Les nouveaux comportements
Progressivement, tu apprends à réagir autrement. Au lieu de t'accrocher anxieusement quand ton schéma d'abandon s'active, tu respires, tu te rassures, tu communiques calmement. Ce changement prend du temps, et c'est normal : les schémas se sont formés sur des années.
Ces patterns ne sont pas qui tu es. Ce sont des stratégies développées pour survivre.
Combien de temps dure un travail sur les schémas ?
C'est une approche en profondeur, qui demande du temps : plusieurs mois pour les schémas très ancrés. Mais les changements commencent dès les premières séances, parce que la simple compréhension de tes schémas apporte déjà un soulagement et de la clarté.
Et une fois que tu les as identifiés et compris, tu as des clés pour toute ta vie. Tu reconnais quand ils s'activent, tu peux choisir de réagir différemment.
Une approche qui se combine avec d'autres
La thérapie des schémas s'utilise rarement seule. Elle donne la carte, et d'autres outils traitent les blessures spécifiques marquées dessus.

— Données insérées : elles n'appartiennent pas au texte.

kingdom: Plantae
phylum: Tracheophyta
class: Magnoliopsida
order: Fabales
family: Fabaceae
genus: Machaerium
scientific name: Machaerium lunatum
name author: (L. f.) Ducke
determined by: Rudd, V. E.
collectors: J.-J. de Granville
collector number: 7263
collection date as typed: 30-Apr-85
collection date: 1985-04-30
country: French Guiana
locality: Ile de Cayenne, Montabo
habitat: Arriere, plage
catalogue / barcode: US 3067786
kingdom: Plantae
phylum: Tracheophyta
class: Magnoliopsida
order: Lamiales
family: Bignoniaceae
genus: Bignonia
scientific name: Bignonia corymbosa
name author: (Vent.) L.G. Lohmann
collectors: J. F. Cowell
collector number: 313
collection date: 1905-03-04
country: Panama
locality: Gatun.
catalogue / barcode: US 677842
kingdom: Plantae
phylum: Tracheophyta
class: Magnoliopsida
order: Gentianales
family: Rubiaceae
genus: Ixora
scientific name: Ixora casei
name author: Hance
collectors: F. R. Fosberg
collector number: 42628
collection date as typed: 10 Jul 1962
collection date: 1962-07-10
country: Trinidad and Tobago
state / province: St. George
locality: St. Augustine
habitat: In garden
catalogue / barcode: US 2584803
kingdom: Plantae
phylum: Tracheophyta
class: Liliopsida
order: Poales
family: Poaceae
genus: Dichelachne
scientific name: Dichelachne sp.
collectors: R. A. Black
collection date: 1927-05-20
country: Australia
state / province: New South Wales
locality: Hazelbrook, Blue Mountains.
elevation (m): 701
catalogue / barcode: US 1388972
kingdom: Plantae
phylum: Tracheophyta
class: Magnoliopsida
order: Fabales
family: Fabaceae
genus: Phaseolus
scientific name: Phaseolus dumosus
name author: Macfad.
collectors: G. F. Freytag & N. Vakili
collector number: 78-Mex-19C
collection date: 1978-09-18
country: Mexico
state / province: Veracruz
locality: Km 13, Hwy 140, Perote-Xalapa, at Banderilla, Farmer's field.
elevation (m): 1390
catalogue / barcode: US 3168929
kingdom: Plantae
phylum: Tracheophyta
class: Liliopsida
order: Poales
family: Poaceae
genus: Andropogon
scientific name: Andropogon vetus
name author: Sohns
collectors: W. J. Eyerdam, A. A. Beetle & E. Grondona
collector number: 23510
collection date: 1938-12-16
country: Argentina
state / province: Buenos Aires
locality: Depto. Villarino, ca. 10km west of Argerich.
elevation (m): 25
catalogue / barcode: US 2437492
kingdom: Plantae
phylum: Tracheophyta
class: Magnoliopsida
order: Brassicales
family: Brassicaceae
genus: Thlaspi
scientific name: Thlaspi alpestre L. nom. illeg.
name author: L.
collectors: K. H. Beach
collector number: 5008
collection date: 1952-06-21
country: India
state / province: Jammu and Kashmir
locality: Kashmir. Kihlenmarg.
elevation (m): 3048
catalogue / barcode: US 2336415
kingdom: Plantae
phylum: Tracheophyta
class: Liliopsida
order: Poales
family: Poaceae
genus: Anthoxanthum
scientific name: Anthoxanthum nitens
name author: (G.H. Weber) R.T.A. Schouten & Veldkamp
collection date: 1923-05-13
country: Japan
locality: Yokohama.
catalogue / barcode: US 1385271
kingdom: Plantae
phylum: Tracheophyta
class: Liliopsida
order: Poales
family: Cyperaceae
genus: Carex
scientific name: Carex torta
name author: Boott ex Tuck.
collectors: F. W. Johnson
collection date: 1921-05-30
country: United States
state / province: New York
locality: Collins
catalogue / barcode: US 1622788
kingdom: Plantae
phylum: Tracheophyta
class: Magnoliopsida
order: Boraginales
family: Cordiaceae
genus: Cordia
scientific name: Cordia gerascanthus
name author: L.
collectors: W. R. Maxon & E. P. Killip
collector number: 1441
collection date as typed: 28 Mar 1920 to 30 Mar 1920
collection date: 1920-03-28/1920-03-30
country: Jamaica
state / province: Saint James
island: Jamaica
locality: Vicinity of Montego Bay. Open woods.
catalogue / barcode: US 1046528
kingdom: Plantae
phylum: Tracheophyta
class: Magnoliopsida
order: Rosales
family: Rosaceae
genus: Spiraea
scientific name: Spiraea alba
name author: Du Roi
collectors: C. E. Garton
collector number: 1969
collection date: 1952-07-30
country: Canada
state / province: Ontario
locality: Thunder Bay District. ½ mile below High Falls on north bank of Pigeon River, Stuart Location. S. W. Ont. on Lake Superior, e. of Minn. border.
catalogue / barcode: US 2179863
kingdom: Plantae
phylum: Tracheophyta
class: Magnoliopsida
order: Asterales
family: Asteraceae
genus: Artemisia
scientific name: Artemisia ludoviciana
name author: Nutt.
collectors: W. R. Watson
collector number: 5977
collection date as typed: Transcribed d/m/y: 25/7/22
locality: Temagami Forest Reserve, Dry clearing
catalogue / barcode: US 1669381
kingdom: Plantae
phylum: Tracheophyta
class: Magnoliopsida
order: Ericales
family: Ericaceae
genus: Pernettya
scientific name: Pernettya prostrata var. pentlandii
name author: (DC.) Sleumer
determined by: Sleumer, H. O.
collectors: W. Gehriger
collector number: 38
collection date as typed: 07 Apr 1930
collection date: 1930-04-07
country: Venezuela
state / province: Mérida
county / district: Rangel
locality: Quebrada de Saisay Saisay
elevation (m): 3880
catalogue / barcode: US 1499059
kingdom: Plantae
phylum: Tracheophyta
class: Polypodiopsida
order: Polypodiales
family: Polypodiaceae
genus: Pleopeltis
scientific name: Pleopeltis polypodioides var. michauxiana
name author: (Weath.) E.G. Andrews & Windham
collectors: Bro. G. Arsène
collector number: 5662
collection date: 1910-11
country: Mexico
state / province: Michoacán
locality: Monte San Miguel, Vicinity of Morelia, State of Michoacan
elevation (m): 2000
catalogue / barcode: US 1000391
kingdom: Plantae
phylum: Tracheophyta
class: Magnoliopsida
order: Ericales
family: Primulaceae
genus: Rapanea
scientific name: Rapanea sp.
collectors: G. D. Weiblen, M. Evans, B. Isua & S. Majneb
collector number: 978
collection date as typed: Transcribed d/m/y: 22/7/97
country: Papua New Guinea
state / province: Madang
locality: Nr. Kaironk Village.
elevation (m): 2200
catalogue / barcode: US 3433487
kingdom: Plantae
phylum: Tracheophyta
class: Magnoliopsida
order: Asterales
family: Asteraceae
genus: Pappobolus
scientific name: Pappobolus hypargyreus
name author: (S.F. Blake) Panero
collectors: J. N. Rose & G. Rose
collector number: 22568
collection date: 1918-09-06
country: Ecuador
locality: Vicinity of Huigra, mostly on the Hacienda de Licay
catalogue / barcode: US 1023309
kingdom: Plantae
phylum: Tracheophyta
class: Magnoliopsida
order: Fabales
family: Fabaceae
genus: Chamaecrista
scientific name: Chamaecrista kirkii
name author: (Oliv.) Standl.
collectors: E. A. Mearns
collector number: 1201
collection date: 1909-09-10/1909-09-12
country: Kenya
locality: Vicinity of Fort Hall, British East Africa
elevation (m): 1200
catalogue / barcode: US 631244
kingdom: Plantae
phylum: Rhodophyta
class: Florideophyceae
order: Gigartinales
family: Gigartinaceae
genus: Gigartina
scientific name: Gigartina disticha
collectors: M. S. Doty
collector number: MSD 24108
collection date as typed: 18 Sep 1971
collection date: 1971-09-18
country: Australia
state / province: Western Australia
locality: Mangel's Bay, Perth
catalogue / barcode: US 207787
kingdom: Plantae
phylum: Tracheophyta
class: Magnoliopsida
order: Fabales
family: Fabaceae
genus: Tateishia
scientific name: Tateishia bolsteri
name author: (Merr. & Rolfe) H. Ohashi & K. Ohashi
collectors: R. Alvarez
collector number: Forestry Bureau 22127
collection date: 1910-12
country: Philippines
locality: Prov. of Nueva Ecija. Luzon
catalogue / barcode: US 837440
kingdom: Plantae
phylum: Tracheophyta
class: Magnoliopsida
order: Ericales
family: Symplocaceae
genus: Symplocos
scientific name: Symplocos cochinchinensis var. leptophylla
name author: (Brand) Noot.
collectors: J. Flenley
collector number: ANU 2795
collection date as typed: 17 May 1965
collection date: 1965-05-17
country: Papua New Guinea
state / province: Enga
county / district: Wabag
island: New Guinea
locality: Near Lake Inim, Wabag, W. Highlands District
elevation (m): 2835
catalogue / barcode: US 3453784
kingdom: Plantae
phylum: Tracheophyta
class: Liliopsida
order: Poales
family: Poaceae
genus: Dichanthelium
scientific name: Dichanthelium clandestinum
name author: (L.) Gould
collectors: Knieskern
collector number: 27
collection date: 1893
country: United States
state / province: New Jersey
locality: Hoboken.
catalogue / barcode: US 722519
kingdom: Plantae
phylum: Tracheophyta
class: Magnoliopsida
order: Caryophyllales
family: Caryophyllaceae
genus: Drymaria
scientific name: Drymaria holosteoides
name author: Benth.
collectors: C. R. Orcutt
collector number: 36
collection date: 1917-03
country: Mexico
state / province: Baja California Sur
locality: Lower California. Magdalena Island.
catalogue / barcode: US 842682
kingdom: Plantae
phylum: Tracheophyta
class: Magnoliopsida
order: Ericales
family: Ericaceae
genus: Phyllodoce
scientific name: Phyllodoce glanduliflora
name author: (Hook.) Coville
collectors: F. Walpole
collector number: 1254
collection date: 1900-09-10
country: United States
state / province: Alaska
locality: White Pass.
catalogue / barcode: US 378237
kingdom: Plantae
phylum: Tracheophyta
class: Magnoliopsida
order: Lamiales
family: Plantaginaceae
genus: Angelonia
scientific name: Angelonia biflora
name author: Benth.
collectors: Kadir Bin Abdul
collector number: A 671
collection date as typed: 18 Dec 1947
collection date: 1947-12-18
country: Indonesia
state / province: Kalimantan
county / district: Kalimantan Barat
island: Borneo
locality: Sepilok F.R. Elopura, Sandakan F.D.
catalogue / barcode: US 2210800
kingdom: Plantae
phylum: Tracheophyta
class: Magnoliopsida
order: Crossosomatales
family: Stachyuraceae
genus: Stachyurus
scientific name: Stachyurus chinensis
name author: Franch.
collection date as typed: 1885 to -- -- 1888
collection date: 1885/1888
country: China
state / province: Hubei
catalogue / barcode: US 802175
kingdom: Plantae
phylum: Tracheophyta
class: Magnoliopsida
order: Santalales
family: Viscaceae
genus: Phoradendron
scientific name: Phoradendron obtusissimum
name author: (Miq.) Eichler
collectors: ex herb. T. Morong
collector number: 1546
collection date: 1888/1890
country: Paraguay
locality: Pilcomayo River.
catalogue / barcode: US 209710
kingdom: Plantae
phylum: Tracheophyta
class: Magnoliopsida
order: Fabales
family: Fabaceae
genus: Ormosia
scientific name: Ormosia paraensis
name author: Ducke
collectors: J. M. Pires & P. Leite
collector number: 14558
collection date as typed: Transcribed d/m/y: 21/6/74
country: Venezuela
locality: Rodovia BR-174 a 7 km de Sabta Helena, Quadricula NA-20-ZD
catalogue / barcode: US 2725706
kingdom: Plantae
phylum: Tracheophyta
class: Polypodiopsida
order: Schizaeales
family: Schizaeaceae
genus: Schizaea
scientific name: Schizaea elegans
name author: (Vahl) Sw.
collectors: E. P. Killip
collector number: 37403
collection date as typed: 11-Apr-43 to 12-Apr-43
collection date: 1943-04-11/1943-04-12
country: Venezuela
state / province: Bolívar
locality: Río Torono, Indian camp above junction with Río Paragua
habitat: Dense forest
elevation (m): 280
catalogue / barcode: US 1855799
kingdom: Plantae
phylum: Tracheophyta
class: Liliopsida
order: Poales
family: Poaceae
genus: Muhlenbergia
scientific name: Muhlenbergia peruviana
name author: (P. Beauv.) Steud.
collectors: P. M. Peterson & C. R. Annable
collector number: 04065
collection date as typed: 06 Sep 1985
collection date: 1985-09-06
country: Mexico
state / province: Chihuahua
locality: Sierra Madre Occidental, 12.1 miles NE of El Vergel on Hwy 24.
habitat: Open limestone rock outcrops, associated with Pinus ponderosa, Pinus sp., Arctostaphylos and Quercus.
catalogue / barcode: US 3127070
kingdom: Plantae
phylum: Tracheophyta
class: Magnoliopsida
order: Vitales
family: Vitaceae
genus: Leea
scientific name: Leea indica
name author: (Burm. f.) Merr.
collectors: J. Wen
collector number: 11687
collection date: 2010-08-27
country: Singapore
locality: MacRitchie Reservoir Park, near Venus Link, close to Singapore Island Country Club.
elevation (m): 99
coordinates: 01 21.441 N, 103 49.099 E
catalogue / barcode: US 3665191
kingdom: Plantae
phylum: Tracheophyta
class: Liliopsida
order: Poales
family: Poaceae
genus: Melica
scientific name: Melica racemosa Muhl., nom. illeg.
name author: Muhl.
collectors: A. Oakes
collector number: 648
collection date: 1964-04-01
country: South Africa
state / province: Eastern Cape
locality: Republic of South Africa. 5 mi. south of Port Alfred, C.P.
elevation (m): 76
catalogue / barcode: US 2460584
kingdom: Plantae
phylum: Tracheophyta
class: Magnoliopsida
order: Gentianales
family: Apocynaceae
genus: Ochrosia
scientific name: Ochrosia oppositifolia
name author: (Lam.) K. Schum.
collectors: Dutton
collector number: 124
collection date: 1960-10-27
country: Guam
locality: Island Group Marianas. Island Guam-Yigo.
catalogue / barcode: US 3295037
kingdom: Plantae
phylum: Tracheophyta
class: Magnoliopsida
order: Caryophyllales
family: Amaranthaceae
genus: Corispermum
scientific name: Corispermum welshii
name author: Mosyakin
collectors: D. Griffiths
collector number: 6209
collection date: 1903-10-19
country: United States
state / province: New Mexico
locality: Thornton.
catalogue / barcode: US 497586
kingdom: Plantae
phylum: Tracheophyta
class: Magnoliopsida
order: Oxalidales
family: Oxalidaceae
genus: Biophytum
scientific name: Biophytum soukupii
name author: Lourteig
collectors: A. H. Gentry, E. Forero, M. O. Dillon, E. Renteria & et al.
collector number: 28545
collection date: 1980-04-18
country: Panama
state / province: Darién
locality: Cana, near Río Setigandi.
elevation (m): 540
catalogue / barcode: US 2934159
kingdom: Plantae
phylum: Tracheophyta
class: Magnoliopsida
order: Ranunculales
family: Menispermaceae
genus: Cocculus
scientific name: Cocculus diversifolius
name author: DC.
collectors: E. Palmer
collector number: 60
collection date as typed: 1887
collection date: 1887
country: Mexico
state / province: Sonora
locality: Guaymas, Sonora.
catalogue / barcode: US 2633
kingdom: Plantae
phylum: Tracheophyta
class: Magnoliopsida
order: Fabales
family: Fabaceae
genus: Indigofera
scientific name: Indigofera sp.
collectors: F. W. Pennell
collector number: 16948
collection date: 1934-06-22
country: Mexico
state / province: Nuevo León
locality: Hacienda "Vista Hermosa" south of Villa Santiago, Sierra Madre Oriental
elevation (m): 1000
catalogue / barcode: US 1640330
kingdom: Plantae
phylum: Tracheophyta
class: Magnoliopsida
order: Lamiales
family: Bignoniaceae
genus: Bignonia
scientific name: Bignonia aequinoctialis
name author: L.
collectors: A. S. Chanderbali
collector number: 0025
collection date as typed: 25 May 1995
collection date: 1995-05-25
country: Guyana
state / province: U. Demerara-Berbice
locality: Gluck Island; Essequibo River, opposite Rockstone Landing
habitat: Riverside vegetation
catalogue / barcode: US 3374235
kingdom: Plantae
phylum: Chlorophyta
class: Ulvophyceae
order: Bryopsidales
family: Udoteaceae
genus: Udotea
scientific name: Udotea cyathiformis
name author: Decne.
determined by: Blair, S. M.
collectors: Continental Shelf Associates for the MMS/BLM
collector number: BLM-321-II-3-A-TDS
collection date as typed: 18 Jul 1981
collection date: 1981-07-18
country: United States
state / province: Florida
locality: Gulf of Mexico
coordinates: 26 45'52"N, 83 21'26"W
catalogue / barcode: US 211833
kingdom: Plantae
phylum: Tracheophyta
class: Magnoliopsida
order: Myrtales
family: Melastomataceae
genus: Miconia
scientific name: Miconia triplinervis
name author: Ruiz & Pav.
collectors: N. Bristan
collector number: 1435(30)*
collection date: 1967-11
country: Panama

L'EMDR retraite en profondeur les souvenirs traumatiques ou les négligences répétées à l'origine des schémas. L'hypnose régressive permet d'entrer en contact avec l'enfant intérieur blessé, de comprendre ses besoins, de le rassurer. La théorie polyvagale aide à réguler les réactions physiologiques quand un schéma s'active et que le système nerveux bascule en mode défensif. Et l'ICV travaille sur la continuité de la ligne de vie.
Tu n'es pas condamné à répéter les mêmes schémas toute ta vie. Tu peux les identifier, les comprendre, et surtout les transformer.